Tutte queste laboriose considerazioni vogliono servire da premessa all’esperimento avviato con una certa baldanza da Tirature ’03: fornire, nella prima parte del volume, una serie di indicazioni sui libri più interessanti apparsi negli ultimi dodici mesi, distribuiti fascia per fascia e categoria per categoria. Nessuna pretesa di completezza, beninteso, e nessuna compilazione di cataloghi sterminati. I titoli prescelti sono volutamente pochi, perché la segnalazione abbia una efficacia reale. Ogni collaboratore ha avuto libertà di selezionare ciò che lo ha colpito, lo ha coinvolto di più. E ha redatto alcune schede ragionate criticamente ma concise: recensioni giornalistiche piuttosto che saggi da rivista specializzata. Chiaro che i risultati appariranno più che mai contestabili: chi firma il pezzo si prende la responsabilità di far valere la sua intelligenza e sensibilità personali di lettore.
Il fatto è che Tirature ha sempre concesso molta attenzione critica alle indicazioni spersonalizzate delle classifiche: cosa del tutto insolita nella cultura letteraria italiana, e che ha suscitato apprezzamenti sempre più diffusi.
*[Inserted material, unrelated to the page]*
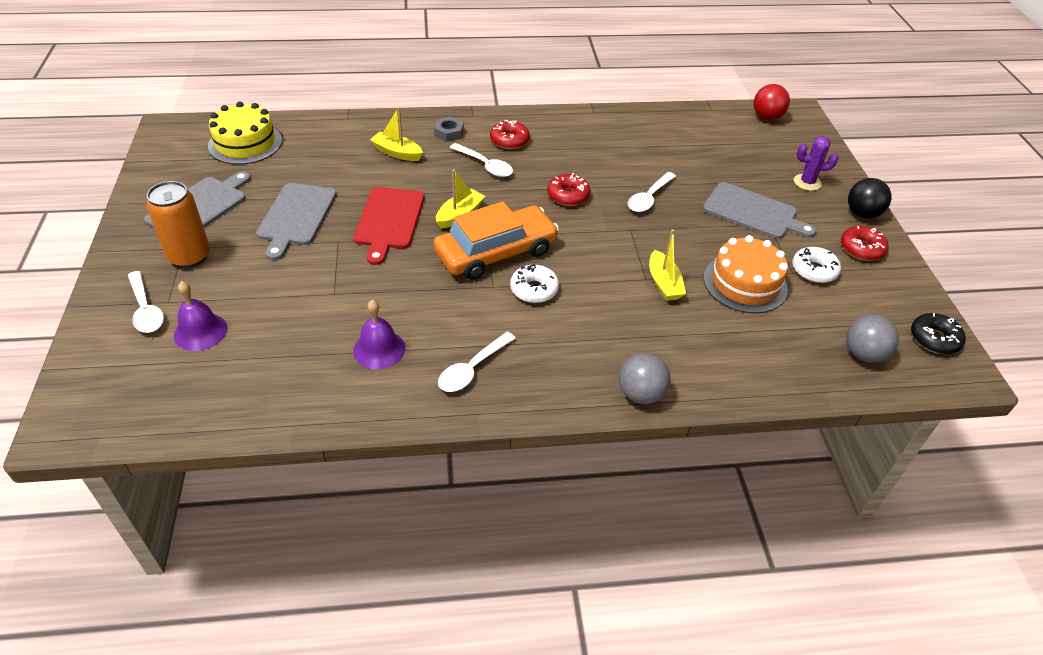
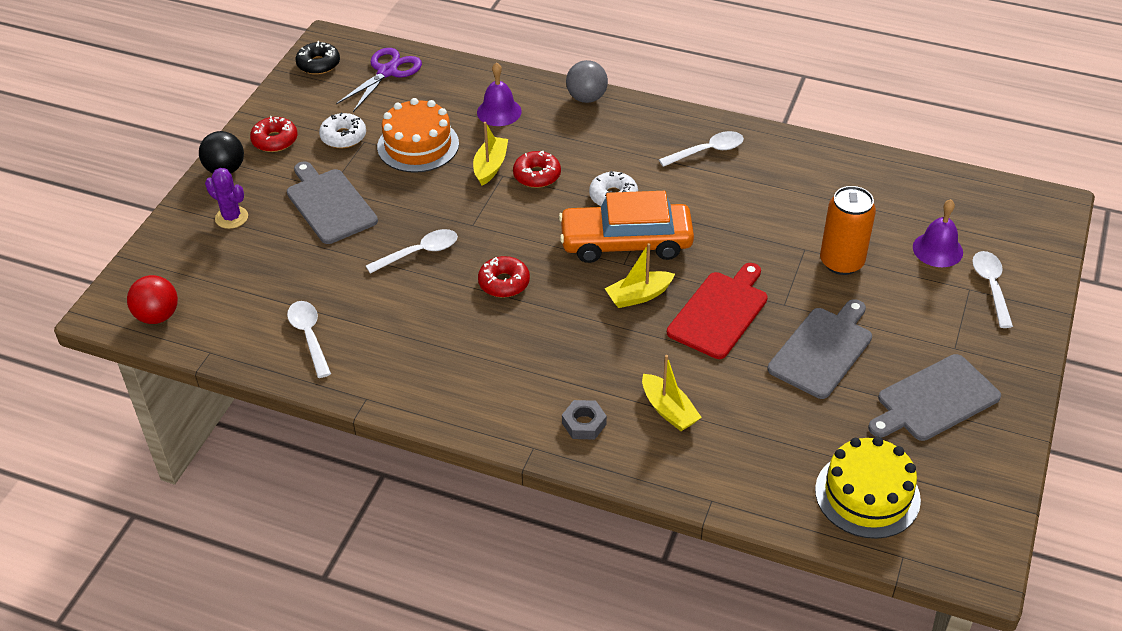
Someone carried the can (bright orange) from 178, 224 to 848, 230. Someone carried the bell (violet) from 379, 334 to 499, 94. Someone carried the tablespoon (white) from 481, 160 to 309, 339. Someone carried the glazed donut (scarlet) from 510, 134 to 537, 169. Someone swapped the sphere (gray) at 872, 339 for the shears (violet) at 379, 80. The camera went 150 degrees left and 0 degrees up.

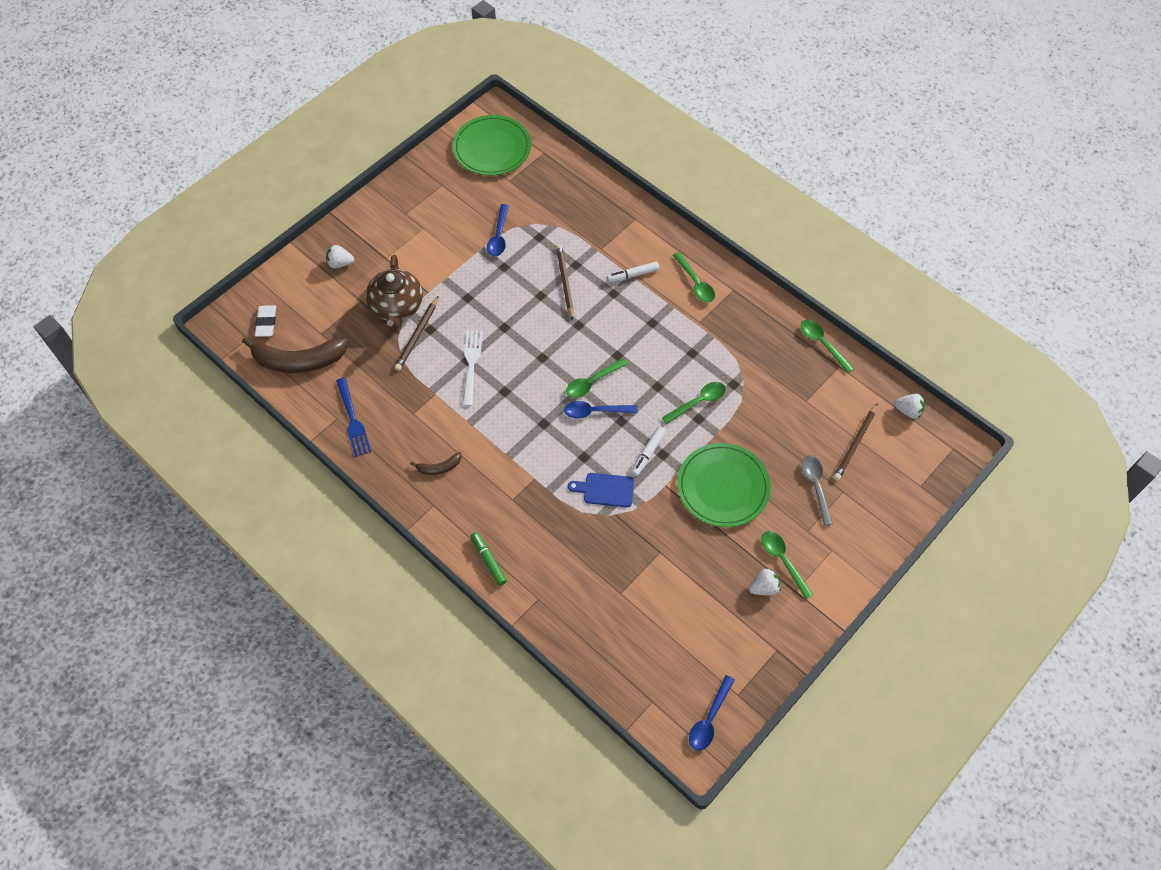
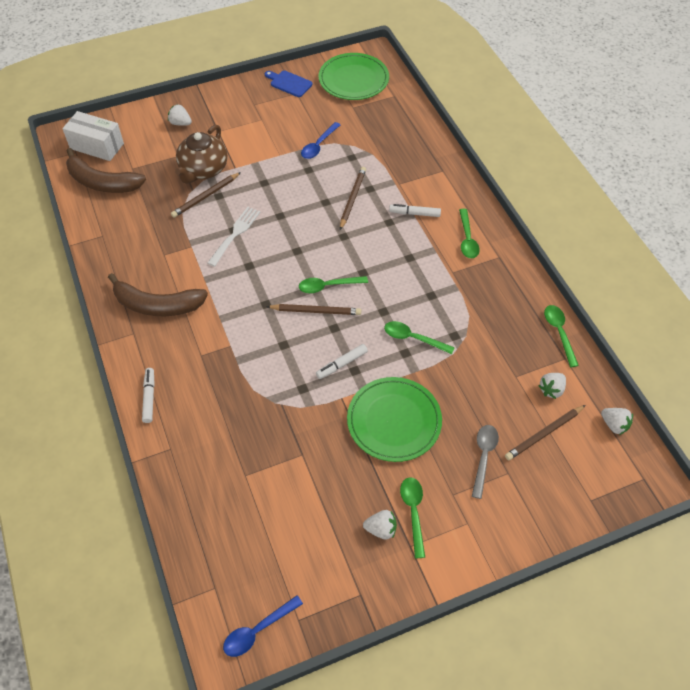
Someone took away the table fork (blue) at 353, 417. Someone put down the berry (white) at 552, 386. Someone carried the cutting board (blue) from 601, 490 to 288, 84. Someone swapped the pencil eraser (white) at 265, 321 for the package (white) at 93, 136. Someone swapped the tablespoon (blue) at 601, 410 for the wooden pencil (dark brown) at 313, 309. Someone repainted the marker pen (leaf-green) at 489, 559, which became the marker pen (white) at 148, 395. Someone rotated the tablespoon (leaf-green) at 694, 403 by 150 degrees counterclockwise. Someone scaled the banana (dark brown) at 436, 463 by 2.14. The camera went 25 degrees right and 5 degrees down.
Con l’andare del tempo però il gruppo tiraturesco si è chiesto se, anche per evitare ogni taccia di unilateralismo sconsiderato, non fosse il caso di accompagnare alle indagini dei campioni d’incasso una forma di valorizzazione di libri che, al di là di un successo quantitativo magari irrilevante, abbiano però un’importanza qualitativa forte: sempre, s’intende nella loro area di appartenenza.
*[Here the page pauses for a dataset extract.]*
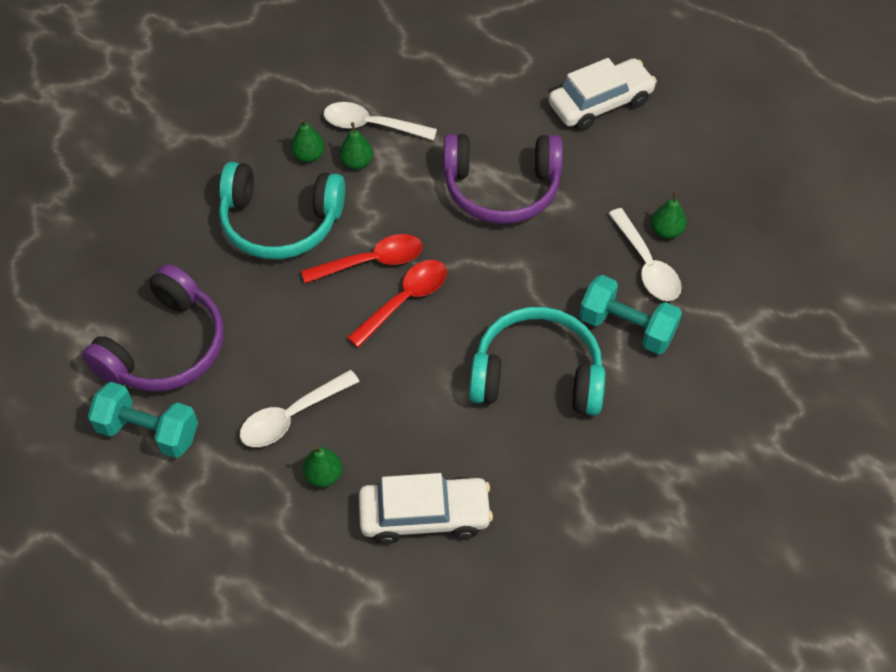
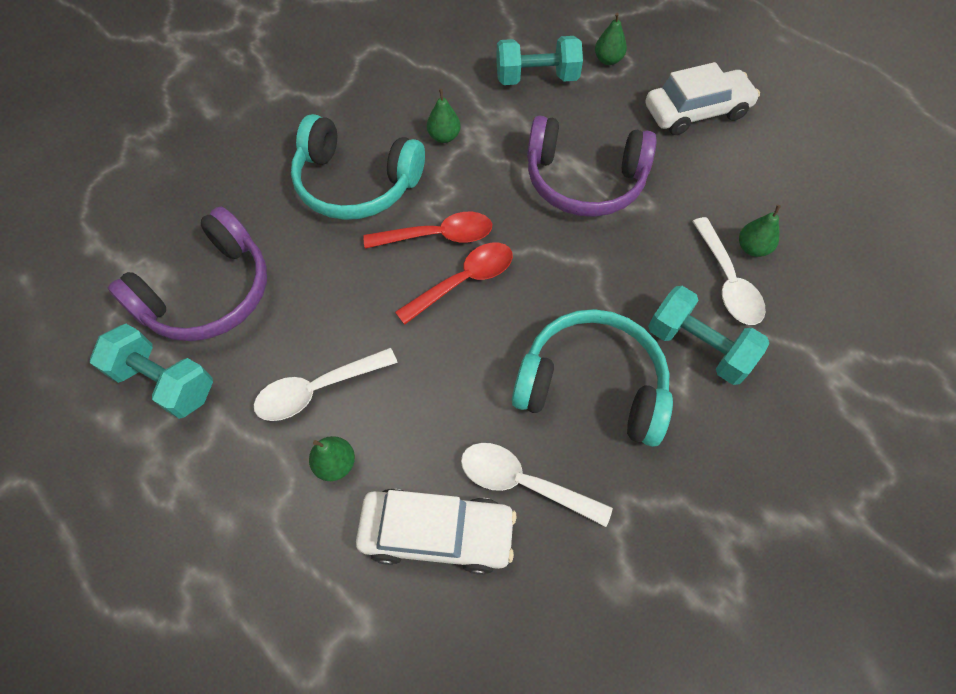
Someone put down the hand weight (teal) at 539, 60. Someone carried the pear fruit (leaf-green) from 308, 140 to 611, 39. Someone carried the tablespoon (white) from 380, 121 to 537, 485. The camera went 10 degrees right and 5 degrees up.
Ma a chi sono indirizzati i consigli di lettura delle varie sottorubriche di I nostri libri? Privilegiatamente, al settore di pubblico cui appartengono i collaboratori di Tirature: lettori giovani o postgiovani, colti o coltissimi, affezionati alle ricerche espressive più estrose ma spregiudicati quanto basta per discorrere con cognizione di causa anche di canzoni, fumetti, narrativa di svago. Nei suoi limiti dichiaratamente artigianali, l’iniziativa mira a vivacizzare un po’ il clima d’una letterarietà languente, tra accademismi tediosi e chiacchiericci superflui, astrazioni intellettualistiche ed entusiasmi modaioli. C’è in questo proposito l’ambizione di dare un contributo al rilancio di una critica del giudizio, della responsabilità, del disinteresse equanime. Che sono le doti di chi sa bene la relatività dei giudizi di valore estetico, ma non rinuncia a indicare i testi adatti alle esigenze e aspettative di lettura più varie, considerandole tutte legittime. Perché, l’abbiamo già detto, la sorte peggiore per un libro è di capitare in mani sbagliate: una lettura lasciata a mezzo o terminata svogliatamente è un fallimento per chi l’ha compiuta, e insieme una sconfitta per chi quel libro s’era affaticato a scriverlo.